Il verso giusto

Signora, il cui santuario sta sul promontorio di Thomas Stearns Eliot

Illustrazione digitale di Kristel Berton, 2022, studentessa del Liceo A. Volta di Pavia

Illustrazione digitale di Kristel Berton, 2022, studentessa del Liceo A. Volta di Pavia

Signora, il cui santuario sta sul promontorio

Signora, il cui santuario sta sul promontorio,
Prega per tutti quelli che sono sulle navi, quelli
Il cui mestiere ha a che fare coi pesci, e
Quelli intenti in ogni traffico legittimo
E coloro che li conducono.

Ripeti una preghiera anche per conto
Delle donne che hanno visto i loro figli o mariti
Partire, e non ritornare:
Figlia del tuo Figlio,
Regina del Cielo.

Prega anche per quelli che erano su navi, e
Finirono il loro viaggio sulla sabbia, nelle labbra del mare
O nella buia gola che non li rigetterà
O dovunque non può raggiungerli il suono della campana di mare
In perpetuo angelus.

Compito scritto 1: Indica se ciascuna affermazione concorda con la poesia, rispondendo sì o no e citando le parole decisive: (a) il santuario della Signora sta sul promontorio; (b) le donne per cui si chiede la preghiera hanno visto i figli o i mariti ritornare; (c) nella poesia si nomina il suono di una campana di mare.
Compito scritto 2: Elenca tutti i luoghi in cui, secondo la poesia, finirono il loro viaggio quelli che erano su navi.
Compito scritto 3: Modifica il brano della poesia da "Signora, il cui santuario sta sul promontorio di" fino a "che li conducono." incluso, mettendo "reti" al posto di "pesci".
L'elenco riportato qui di seguito è materiale distinto dalla poesia.

(Elenco in sequenza)

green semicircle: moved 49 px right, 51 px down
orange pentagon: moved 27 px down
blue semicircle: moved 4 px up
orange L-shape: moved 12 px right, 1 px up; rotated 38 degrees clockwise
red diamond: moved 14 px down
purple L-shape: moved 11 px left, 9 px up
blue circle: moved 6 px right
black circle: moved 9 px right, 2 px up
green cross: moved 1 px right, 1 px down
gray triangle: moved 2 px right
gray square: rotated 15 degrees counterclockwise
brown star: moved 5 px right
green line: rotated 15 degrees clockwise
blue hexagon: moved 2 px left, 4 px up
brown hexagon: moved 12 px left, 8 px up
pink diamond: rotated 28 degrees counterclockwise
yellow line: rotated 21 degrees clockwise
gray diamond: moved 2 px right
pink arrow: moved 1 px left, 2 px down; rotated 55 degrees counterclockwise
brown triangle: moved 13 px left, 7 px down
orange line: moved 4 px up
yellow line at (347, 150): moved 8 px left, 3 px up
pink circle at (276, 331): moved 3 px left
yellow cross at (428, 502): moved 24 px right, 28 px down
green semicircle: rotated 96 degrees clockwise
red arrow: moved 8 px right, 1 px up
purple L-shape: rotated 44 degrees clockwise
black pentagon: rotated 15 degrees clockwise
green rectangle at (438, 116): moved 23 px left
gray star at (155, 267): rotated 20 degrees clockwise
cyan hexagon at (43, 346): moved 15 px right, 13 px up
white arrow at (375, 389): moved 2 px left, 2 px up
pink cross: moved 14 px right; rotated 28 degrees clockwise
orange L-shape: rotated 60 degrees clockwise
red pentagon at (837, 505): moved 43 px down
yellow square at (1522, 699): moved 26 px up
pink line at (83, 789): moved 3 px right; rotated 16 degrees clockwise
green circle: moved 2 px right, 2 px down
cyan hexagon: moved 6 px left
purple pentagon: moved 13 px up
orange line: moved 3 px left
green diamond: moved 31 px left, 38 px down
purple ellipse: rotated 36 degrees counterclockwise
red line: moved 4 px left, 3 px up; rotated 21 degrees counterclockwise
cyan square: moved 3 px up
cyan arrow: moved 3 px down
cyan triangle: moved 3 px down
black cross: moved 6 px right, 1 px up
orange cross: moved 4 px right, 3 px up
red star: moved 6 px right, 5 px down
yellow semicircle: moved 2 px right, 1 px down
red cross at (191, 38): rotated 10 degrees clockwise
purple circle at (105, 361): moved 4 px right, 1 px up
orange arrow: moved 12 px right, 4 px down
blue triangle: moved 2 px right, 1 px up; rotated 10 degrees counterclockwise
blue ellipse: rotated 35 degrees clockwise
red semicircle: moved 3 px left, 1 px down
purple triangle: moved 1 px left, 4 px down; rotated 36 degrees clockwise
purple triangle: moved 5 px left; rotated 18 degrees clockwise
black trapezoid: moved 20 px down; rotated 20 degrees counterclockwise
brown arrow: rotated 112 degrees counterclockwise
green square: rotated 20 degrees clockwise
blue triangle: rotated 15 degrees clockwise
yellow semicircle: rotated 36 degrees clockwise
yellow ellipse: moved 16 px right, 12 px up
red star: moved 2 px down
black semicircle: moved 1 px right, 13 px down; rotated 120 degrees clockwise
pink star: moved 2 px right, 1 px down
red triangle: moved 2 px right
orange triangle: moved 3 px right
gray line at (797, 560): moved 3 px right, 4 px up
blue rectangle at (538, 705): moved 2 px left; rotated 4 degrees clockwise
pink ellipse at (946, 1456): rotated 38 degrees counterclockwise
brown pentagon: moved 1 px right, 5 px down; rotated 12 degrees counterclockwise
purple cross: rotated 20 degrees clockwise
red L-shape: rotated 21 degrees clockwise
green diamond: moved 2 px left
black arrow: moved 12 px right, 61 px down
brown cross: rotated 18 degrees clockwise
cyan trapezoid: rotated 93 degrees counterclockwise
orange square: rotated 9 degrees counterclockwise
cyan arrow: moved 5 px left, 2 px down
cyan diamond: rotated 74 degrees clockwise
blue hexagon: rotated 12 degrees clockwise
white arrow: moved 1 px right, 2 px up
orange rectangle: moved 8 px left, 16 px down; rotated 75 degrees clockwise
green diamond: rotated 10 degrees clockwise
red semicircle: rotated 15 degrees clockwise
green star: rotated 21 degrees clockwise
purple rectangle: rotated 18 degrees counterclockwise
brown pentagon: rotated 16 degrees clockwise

Risultato corretto 1:
(a) Sì: "Signora, il cui santuario sta sul promontorio".
(b) No: "hanno visto i loro figli o mariti" e "Partire, e non ritornare".
(c) Sì: "il suono della campana di mare".

Risultato corretto 2:
- sulla sabbia
- nelle labbra del mare
- nella buia gola che non li rigetterà
- dovunque non può raggiungerli il suono della campana di mare

Risultato corretto 3:
Signora, il cui santuario sta sul promontorio di Thomas Stearns Eliot

Illustrazione digitale di Kristel Berton, 2022, studentessa del Liceo A. Volta di Pavia

Illustrazione digitale di Kristel Berton, 2022, studentessa del Liceo A. Volta di Pavia

Signora, il cui santuario sta sul promontorio

Signora, il cui santuario sta sul promontorio,
Prega per tutti quelli che sono sulle navi, quelli
Il cui mestiere ha a che fare coi reti, e
Quelli intenti in ogni traffico legittimo
E coloro che li conducono.